The last of those three is up in the air. The Pillar put in an inquiry with the State Department — which said it does not comment on individuals’ citizenship status.
They’re in It for Themselves
“Dave, I appreciate your insightful commentary on the bond market's ‘panic’ and the current fiscal fiasco brewing in Congress,” a reader writes after yesterday’s edition.
“You're right — long-term Treasury yields edging above 5% and the GOP's reckless spending spree underscore a troubling reality: Politicians are still playing the same tired game. This time, Congress funnels public funds to an even more brazen set of insiders.
“Deficits have become little more than a pass-through mechanism — an elegant way to launder taxpayer dollars into private gains. Trump's administration isn't about making America great; it's about capturing the whole kit and kaboodle for himself and his cronies. And sadly, they're off to an impressively productive start.

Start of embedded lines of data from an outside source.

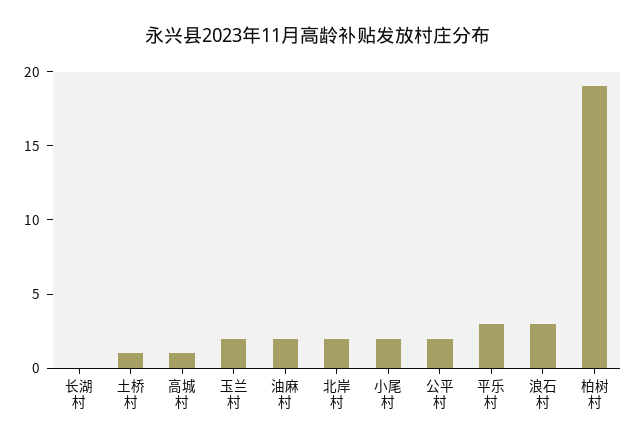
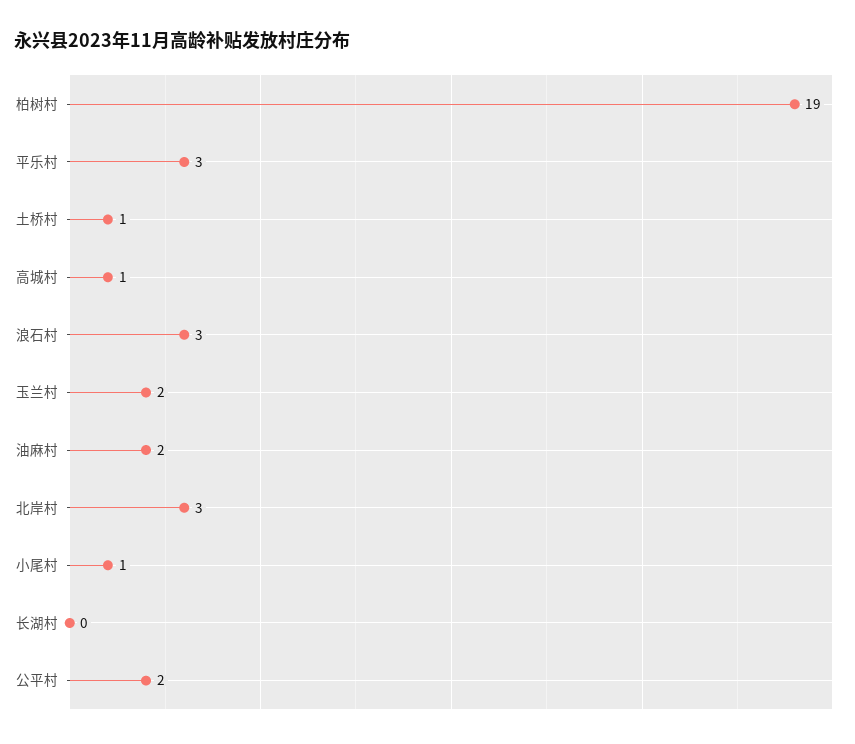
北岸村: 2 -> 3
小尾村: 2 -> 1

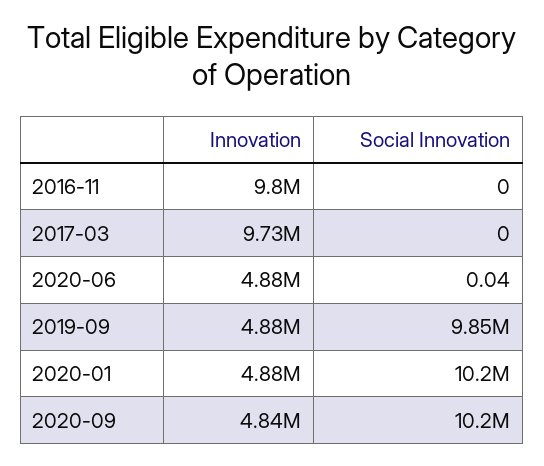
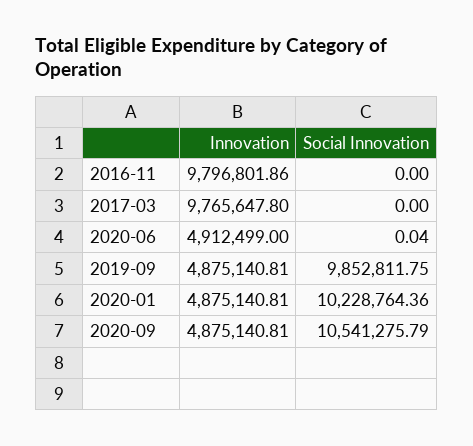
Innovation, 2017-03: 9730000 -> 9765647.8
Innovation, 2020-06: 4880000 -> 4912499
Innovation, 2020-09: 4840000 -> 4875140.81
Social Innovation, 2020-09: 10200000 -> 10541275.79

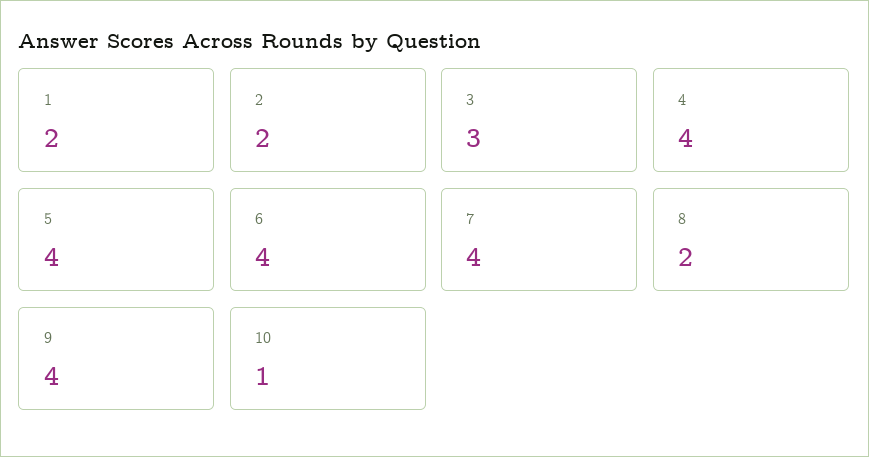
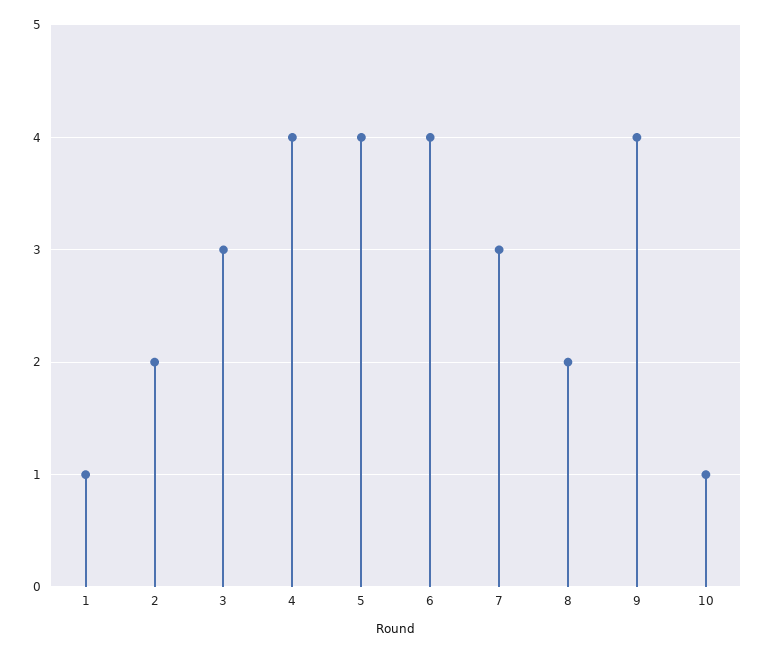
1: 2 -> 1
7: 4 -> 3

“The music continues, the looting persists and the carnival rolls on. But Trump and his band of opportunists overlook a critical point: This game of musical chairs is built entirely on trust. The foundations weaken as they chip away relentlessly at trust within institutions, markets and society. Eventually, when trust collapses, the entire edifice will crumble spectacularly.
“The bond market jitters are just a symptom. The real disease is the cynical exploitation of public faith and resources to further concentrate wealth and power. Until we address the concentrating of wealth and power, we'll keep witnessing panic, instability and the inevitable reckoning.
“P.S. I’m not sure why pundits like you keep suggesting politicians are doing anything but enriching themselves and their benefactors. I guess keeping the ruse alive — that someone is actually interested in the public good — provides a sense of nostalgia and comfort as the system crashes.”
Dave responds: Well, sometimes they act out of hubris that they know what’s best for the rest of us.
But yes, by and large, they’re in it for themselves. As the radio host Charles Goyette wrote in 2009, “America’s national government has moved way beyond a political spoils system. America has become a piñata: Everybody gets a crack at it. Presidents and other elected officials pass the big stick around as a reward to those who help keep them in charge of the piñata party.”
Oh but see now, someone’s reading this daily dispatch for the first time today and thinking I’m just a cynic. Not so!